甘い静かな時間
彼との甘い静かな恋は、突然始まった。
私には、いつも訪れる静かで心休まるレストランがある。
森の中のレストラン
calme
大切なお友だちや、夫ともよくそこで過ごしている。
それは突然起こった。
一瞬何が起こったか分からなかった。
甘くフワフワしたマシュマロのようなキス
胸が苦しくて熱くなる。
それでいて、穏やかで心地いい安らぎを感じるキス
彼の人柄が現れている。
彼との出会いは、きっと早かったんだけれども、私が意識し始めたのは意外と最近なのだ。
しかも、朝倉、わたしの夫だ。
彼の一言から意識し始めるようになってしまった。
森の中のレストラン
calme
初めて訪れたのは、職場の同僚に連れてきてもらった時だった。
店内は、心地いい薄暗さ。
天井は高く広々としてゆったりしている。
すべての席がソファー席だ。
まるで森の中にいるような緑の木々は、優しくテーブル席を覆っている。
一度座ったら動きたくなくなるほど癒されるお店だ。
このお店をすっかり気に入ってしまった私は、その日依頼お友だちと過ごす日は必ず訪れている。
そのせいか、なんとなくスタッフの方々は私を覚えているようだ。
私がこのお店でいただくのは、決まってポットで出てくる紅茶だ。
上質のフレーバーティーが揃えられていて、とっても香り高く上品な香りにいつも癒される。
「ここの紅茶は癒されるわね」
一緒に訪れるお友だちは、みんな声を揃えて言っている。
そんなある日、
「ねえ、さっきの人変わった名前ね。それにすごく声も心地いい」
気にも留めていなかった私は、
「そうなの?気づかなかったわ」
「お水、お入れしておきますね」
確かに!
静かで少し低い穏やかな口調は、とっても心地よく癒される声をしている。
「ホントだ。心地いい声」
「でしょ!」
その時から彼の声が気になって仕方なくなっていた。
隣のテーブルで注文を受けていたり、話し声が聞こえると耳を傾けてしまうようになった。
このお店のスタッフは名札をしている。
フルネームだ。
お友だちが言っていた変わった名前。
彼の名前は確かに変わっていて素敵だった。
しかし何と読むのか分からない。
輝
なんと読むのだろう。
夫が一度行ってみたいと言い出した。
「君がよく行っているあのお店。

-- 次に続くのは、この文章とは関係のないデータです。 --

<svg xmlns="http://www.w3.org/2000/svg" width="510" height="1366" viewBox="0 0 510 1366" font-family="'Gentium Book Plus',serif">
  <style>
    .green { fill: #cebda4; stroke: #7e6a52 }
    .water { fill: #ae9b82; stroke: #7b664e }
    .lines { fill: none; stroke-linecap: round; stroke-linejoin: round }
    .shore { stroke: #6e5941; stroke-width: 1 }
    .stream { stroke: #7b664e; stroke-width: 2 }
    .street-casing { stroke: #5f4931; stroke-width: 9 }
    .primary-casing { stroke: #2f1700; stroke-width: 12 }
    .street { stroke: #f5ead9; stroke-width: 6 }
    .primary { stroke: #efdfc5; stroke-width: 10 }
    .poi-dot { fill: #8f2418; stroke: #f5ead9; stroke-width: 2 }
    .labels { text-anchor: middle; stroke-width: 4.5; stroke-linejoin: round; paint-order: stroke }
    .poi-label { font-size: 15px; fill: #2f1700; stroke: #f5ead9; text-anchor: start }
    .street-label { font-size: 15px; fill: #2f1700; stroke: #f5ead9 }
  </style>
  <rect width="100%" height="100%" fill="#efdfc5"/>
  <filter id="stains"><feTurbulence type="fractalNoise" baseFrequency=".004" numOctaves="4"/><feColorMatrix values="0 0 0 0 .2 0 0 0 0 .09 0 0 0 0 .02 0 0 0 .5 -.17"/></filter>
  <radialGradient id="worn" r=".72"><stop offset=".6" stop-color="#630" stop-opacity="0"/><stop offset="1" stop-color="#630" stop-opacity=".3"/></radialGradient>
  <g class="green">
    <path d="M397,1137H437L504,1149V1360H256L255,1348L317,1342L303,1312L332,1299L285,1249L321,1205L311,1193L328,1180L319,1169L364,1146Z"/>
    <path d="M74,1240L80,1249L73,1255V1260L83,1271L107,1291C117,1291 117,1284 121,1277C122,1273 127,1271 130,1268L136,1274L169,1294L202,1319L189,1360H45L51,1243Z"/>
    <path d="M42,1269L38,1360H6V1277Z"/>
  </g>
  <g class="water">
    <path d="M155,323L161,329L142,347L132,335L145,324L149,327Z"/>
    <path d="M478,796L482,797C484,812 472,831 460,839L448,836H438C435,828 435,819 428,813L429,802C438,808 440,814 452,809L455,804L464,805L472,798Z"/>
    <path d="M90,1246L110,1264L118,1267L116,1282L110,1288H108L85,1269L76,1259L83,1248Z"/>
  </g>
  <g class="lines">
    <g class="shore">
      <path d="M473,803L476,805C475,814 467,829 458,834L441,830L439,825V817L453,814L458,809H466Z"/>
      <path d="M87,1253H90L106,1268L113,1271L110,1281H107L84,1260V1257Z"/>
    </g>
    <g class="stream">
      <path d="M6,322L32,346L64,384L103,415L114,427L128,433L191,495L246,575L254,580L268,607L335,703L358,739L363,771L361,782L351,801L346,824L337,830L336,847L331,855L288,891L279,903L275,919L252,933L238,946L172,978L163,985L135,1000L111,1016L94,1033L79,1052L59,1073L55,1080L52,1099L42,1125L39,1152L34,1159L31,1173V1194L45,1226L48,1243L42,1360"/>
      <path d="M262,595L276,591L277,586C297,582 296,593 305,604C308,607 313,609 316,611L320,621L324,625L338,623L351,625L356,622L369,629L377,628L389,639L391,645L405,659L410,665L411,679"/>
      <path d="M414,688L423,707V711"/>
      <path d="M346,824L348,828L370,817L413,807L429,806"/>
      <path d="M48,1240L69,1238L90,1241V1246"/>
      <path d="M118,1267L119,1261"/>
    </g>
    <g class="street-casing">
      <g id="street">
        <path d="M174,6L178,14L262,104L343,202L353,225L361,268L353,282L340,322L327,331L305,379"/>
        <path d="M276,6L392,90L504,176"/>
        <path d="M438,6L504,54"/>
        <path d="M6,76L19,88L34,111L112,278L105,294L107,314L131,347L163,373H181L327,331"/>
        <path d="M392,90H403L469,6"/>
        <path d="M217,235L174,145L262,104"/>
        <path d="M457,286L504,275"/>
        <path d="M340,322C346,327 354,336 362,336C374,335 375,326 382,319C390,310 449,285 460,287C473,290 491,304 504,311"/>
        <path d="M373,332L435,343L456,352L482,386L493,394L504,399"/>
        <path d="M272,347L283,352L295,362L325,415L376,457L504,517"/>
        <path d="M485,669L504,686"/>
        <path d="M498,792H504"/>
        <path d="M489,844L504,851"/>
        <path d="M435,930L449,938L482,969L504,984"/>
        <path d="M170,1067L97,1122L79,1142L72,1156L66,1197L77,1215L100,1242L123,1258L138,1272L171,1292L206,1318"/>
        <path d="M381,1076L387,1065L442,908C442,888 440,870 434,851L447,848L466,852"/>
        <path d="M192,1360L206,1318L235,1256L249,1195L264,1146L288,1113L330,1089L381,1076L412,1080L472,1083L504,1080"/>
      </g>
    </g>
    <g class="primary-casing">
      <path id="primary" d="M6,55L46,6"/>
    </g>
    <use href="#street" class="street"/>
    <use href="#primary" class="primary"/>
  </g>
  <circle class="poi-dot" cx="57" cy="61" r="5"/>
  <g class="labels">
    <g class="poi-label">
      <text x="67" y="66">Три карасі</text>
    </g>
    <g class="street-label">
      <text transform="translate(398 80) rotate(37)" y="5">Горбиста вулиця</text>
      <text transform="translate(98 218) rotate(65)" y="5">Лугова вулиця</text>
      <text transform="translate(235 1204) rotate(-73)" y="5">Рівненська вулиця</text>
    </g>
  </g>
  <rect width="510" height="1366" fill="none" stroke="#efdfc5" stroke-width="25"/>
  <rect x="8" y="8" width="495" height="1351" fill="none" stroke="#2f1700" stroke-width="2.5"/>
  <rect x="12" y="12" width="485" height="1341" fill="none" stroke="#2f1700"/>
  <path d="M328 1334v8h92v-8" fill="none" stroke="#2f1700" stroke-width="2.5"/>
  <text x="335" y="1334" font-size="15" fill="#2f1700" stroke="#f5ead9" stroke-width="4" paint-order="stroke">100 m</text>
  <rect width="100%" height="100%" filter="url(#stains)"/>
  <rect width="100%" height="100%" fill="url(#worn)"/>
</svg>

僕も一度行きたいな」
「そうね。あなたが好きそうなお店の雰囲気よ」
そう言って、一度訪れた夫が今は常連のようになっている。
そんなある日
「あの彼、名前なんて言うの?読めないんだけど」
「そうなのよ。私も分からないわ。聞けないじゃない」と。
そして彼が通るたびに
「彼、いい声してるね。話し方も心地いいよね」
と、思うことは同じで彼のことが気になるらしい。
もちろん事前に彼のことは話していない。
私は、この時すでに彼が気になっていたのかもしれない。
「夫も言うくらいなのだから、魅力ある人なのね」と、
気づいたら彼を見ていたような気がする。
白いシャツに黒いズボンをはき、さらに黒く長い腰で巻くエプロンをしている。
彼は細くて華奢だ。
そしてとっても色が白く、きめ細かいきれいな肌をしている。
髪は短めで、ふわっと緩いパーマをかけている。
顔は小さく爽やかな美形タイプだ。
フレームが細いめがねをかけていて、とっても似合っている。
身のこなしも品があって、こういう時だからこそ育ちが出るんだろうなと思う。
シャツをまくり上げた細い腕には、金属の大きな時計をしている。その腕を見た時、とってもドキドキしたのを覚えている。
顔の割にワイルドな時計が、男らしさを見せつけられた気がした。
最近はみんなアップルウォッチが多い。
そんな中で見たワイルドな腕時計は、彼の魅力を倍増させていると思った。
料理を運んで来た時まじまじと見てしまった。
「彼、すごく肌がきれいと思はない。それに品がある顔立ちね」
「そうだね。こちらも気持ちが穏やかになる。何才だろうか」
と、夫婦の会話も彼で持ち切りだ。
彼の話が多くなるにつれ、そのうち無意識に彼を目で追うようになっていた。